The comic was not only remarkable for its creation of a new subgenre and prototype, but also for its cubism-inspired graphics.

Now, Sterrett—that's the guy who was the greatest. To think that a whole generation has grown up worshipping Picasso when the guy who did it far better was Sterrett! Far better than Picasso—and Herriman. I love Herriman—he has his own special place. But I love Sterrett—he belongs someplace else
— Al Capp, Cartoonist PROfiles #37, March 1978

Six full-color Polly Sunday pages were prominently featured in Bill Blackbeard's The Smithsonian Collection of Newspaper Comics (Abrams, 1977), representing for many modern fans their first opportunity to see the strip. It is now considered one of the masterpieces of American comic strips of the Interwar period, both for its graphic qualities and its storytelling and humor. Sterrett has been lauded as one of the great innovators of the comic strip form and is one of 16 groundbreaking cartoonists featured in America's Great Comic Strip Artists (1989, Abbeville Press) by comics historian Rick Marschall. When Polly and Her Pals was included in the Library of Congress exhibition Cartoon America, it was praised for its unique graphic style, and it is considered to be, together with Krazy Kat, the epitome of the Art Deco style in comics. It had considerable influence on many later cartoonists, including Jules Feiffer.

==Book editions==

Cliff Sterrett's Polly and Her Pals (November 30, 1924)

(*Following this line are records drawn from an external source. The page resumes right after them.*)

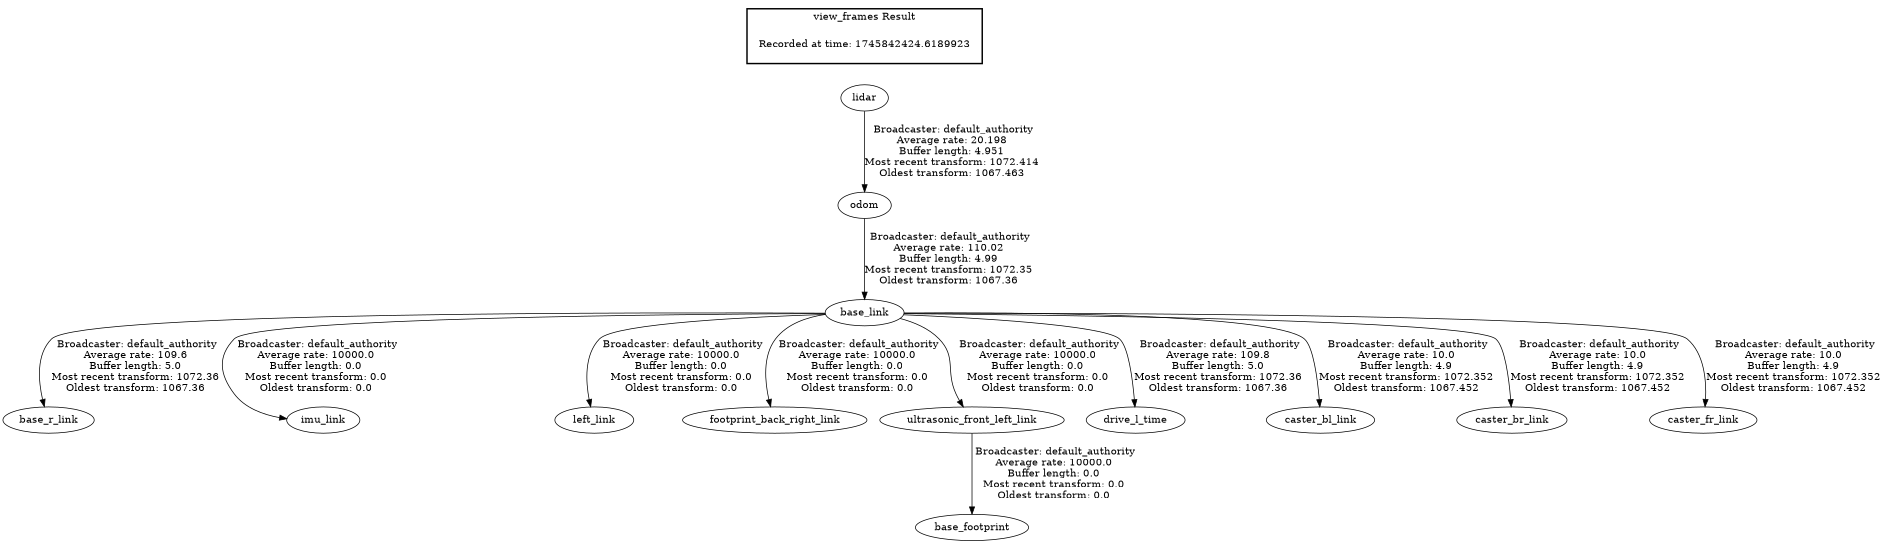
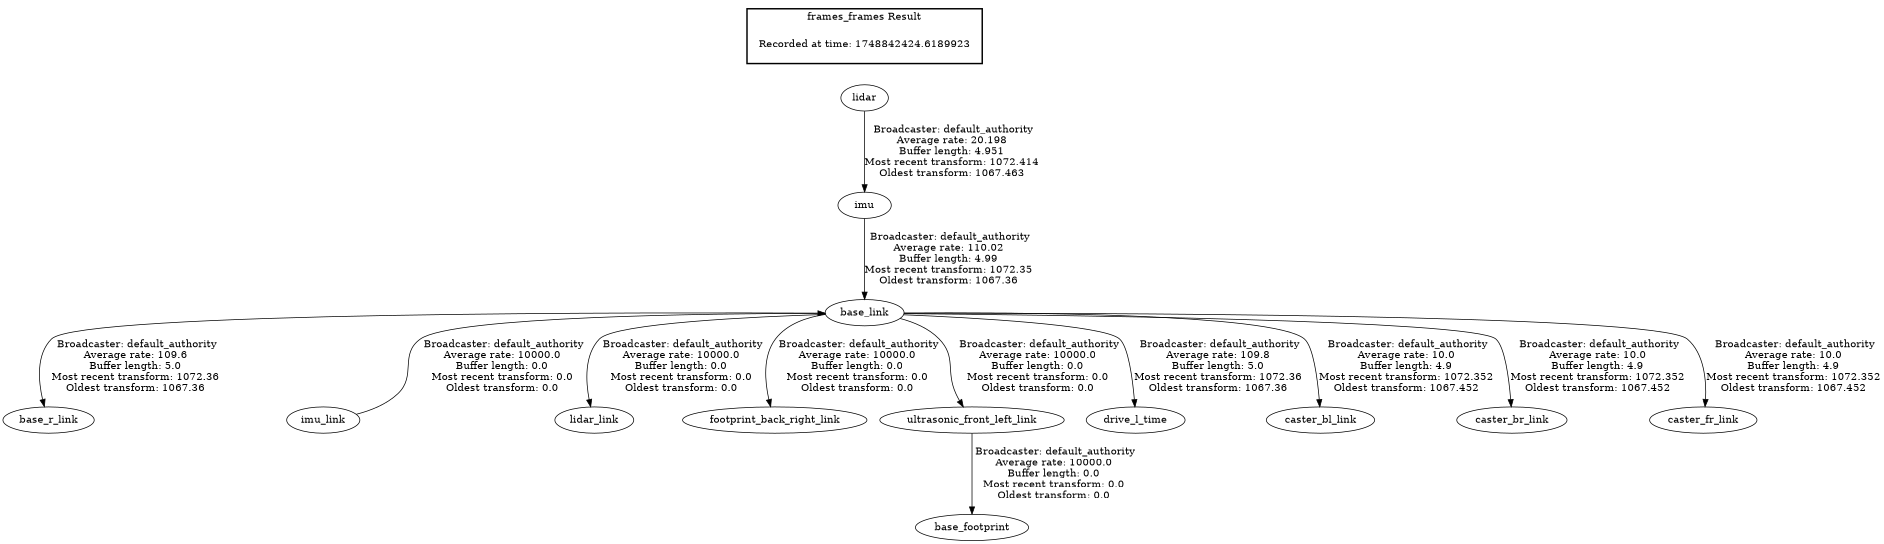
  digraph {
    fontname="DejaVu Serif"
    node [fontname="DejaVu Serif"]
    edge [fontname="DejaVu Serif"]
-   "Recorded at time: 1748842424.6189923" [shape=plaintext label="Recorded at time: 1745842424.6189923"]
+   "Recorded at time: 1748842424.6189923" [shape=plaintext]
    n2 [label=lidar]
    n3 [label=base_r_link]
    base_link
    imu_link
-   lidar_link [label=left_link]
+   lidar_link
    n7 [label=footprint_back_right_link]
    ultrasonic_front_left_link
    n9 [label=drive_l_time]
    caster_bl_link
    caster_br_link
    caster_fr_link
    base_footprint
-   odom
+   odom [label=imu]
    subgraph cluster_1 {
      color=black
-     label="view_frames Result"
+     label="frames_frames Result"
      style=bold
      "Recorded at time: 1748842424.6189923"
    }
    "Recorded at time: 1748842424.6189923" -> n2 [style=invis]
    n2 -> odom [label=" Broadcaster: default_authority\nAverage rate: 20.198\nBuffer length: 4.951\nMost recent transform: 1072.414\nOldest transform: 1067.463\n"]
    base_link -> n3 [label=" Broadcaster: default_authority\nAverage rate: 109.6\nBuffer length: 5.0\nMost recent transform: 1072.36\nOldest transform: 1067.36\n"]
-   base_link -> imu_link [label=" Broadcaster: default_authority\nAverage rate: 10000.0\nBuffer length: 0.0\nMost recent transform: 0.0\nOldest transform: 0.0\n"]
+   imu_link -> base_link [label=" Broadcaster: default_authority\nAverage rate: 10000.0\nBuffer length: 0.0\nMost recent transform: 0.0\nOldest transform: 0.0\n"]
    base_link -> lidar_link [label=" Broadcaster: default_authority\nAverage rate: 10000.0\nBuffer length: 0.0\nMost recent transform: 0.0\nOldest transform: 0.0\n"]
    base_link -> n7 [label=" Broadcaster: default_authority\nAverage rate: 10000.0\nBuffer length: 0.0\nMost recent transform: 0.0\nOldest transform: 0.0\n"]
    base_link -> ultrasonic_front_left_link [label=" Broadcaster: default_authority\nAverage rate: 10000.0\nBuffer length: 0.0\nMost recent transform: 0.0\nOldest transform: 0.0\n"]
    base_link -> n9 [label=" Broadcaster: default_authority\nAverage rate: 109.8\nBuffer length: 5.0\nMost recent transform: 1072.36\nOldest transform: 1067.36\n"]
    base_link -> caster_bl_link [label=" Broadcaster: default_authority\nAverage rate: 10.0\nBuffer length: 4.9\nMost recent transform: 1072.352\nOldest transform: 1067.452\n"]
    base_link -> caster_br_link [label=" Broadcaster: default_authority\nAverage rate: 10.0\nBuffer length: 4.9\nMost recent transform: 1072.352\nOldest transform: 1067.452\n"]
    base_link -> caster_fr_link [label=" Broadcaster: default_authority\nAverage rate: 10.0\nBuffer length: 4.9\nMost recent transform: 1072.352\nOldest transform: 1067.452\n"]
    ultrasonic_front_left_link -> base_footprint [label=" Broadcaster: default_authority\nAverage rate: 10000.0\nBuffer length: 0.0\nMost recent transform: 0.0\nOldest transform: 0.0\n"]
    odom -> base_link [label=" Broadcaster: default_authority\nAverage rate: 110.02\nBuffer length: 4.99\nMost recent transform: 1072.35\nOldest transform: 1067.36\n"]
  }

A monthly Polly and Her Pals publication was published briefly in 1922 by Embee. Polly and Her Pals on the Farm was a 1934 collection from Saalfield Publishing. The earliest Polly strips were collected in 1977 by Hyperion Press (ISBN 978-0883556658), while some Sunday pages have been reprinted by Kitchen Sink Press in 1990 (ISBN 978-0924359149, nominated for Best Domestic Reprint at the Harvey Awards) and in 1991 by Remco Worldservice Books (ISBN 978-0924359156). More daily strips were reprinted by Arcadia Publications in 1990.

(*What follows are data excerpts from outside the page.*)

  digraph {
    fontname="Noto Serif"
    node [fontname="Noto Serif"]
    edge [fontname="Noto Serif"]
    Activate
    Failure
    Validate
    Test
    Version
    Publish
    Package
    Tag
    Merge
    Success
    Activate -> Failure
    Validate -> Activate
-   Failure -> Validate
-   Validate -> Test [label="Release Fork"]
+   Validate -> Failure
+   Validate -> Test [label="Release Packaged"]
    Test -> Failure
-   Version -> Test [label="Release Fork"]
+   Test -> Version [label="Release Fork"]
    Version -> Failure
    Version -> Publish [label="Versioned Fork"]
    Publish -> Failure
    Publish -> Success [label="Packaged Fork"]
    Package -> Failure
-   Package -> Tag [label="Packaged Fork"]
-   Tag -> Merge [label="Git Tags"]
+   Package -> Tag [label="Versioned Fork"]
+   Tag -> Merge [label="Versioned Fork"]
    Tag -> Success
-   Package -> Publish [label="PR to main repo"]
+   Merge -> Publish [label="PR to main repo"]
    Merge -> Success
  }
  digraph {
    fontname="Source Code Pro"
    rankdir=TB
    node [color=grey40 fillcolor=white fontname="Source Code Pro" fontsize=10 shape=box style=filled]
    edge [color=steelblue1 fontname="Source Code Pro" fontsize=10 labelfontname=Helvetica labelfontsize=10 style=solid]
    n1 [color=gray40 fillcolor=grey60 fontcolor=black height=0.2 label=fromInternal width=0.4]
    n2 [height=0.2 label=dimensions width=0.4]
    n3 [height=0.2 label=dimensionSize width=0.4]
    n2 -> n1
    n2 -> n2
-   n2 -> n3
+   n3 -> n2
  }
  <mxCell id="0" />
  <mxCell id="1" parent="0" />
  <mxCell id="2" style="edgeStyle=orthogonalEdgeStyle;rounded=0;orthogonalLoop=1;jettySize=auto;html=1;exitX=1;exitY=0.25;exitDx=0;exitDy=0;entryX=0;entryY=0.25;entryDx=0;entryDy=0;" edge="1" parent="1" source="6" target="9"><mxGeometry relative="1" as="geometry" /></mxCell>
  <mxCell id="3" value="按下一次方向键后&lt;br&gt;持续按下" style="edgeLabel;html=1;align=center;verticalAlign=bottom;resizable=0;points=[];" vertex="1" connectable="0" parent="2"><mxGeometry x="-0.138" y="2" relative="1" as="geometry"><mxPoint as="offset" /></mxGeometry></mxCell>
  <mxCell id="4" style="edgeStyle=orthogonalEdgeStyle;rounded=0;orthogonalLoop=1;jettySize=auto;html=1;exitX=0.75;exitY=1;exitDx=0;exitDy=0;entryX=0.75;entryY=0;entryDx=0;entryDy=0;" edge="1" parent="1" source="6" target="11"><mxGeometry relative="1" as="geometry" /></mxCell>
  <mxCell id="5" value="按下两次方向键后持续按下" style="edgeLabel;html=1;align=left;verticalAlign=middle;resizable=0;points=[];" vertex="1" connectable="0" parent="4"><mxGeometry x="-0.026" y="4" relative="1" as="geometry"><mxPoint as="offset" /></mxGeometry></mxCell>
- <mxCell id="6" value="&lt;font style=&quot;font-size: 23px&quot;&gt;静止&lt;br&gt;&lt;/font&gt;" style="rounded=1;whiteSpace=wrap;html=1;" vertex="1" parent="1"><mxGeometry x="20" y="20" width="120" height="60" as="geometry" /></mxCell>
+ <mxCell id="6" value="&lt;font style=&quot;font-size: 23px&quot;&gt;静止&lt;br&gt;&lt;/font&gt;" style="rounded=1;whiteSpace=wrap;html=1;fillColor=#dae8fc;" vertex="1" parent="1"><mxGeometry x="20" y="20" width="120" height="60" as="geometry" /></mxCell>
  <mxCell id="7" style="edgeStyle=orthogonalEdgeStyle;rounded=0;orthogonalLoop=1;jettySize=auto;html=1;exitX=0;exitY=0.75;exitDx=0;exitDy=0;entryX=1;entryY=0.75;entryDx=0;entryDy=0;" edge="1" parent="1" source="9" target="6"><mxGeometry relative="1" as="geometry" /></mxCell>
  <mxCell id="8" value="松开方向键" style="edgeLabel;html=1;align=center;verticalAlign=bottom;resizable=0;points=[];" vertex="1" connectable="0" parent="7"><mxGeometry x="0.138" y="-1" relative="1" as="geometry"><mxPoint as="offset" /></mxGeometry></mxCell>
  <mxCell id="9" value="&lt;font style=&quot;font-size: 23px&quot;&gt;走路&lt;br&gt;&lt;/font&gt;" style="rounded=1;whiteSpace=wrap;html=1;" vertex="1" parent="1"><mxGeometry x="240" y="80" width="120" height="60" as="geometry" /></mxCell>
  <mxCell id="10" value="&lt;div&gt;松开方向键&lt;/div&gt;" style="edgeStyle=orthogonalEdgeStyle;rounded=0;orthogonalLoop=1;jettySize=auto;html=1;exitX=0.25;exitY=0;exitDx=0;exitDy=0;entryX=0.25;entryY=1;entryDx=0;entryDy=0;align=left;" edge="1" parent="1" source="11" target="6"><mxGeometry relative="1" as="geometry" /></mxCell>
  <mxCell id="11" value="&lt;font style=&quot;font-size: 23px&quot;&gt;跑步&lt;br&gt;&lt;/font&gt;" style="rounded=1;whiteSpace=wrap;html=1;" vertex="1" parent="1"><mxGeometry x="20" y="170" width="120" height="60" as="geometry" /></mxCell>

The French publisher Editions de l'an 2 continued the reprints started by Kitchen Sink and Remco in 2005 in French, and this edition was nominated for the 2006 Prize for Inheritance at the Angoulême International Comics Festival.

The Portuguese publisher Libri Impressi published in 2010 Dot & Dash (ISBN 9789898355034), in color and restored by Manuel Caldas (mainly known for the restoration of 1937–48 Hal Foster's Prince Valiant), with a foreword (in English, Portuguese and Spanish) by Domingos Isabelinho. It covers the entirety of the strip Dot & Dash, including the debut phase of Damon and Pythias.

IDW Publishing's "The Library of American Comics" put out an oversized, 12" x 16" full-color collection in their "Champagne Edition" size in 2010. The first volume in the series reprints almost three years of Sterrett Sunday strips, beginning with 1925 and running through 1927, along with samples from 1913 to 1924. A companion series reprinting the daily strips is also in production. The first volume covers 1933 and came out in January 2013.

In 2013, IDW also published a year of Polly and Her Pals strips (1933) as part of their LoAC Essentials series.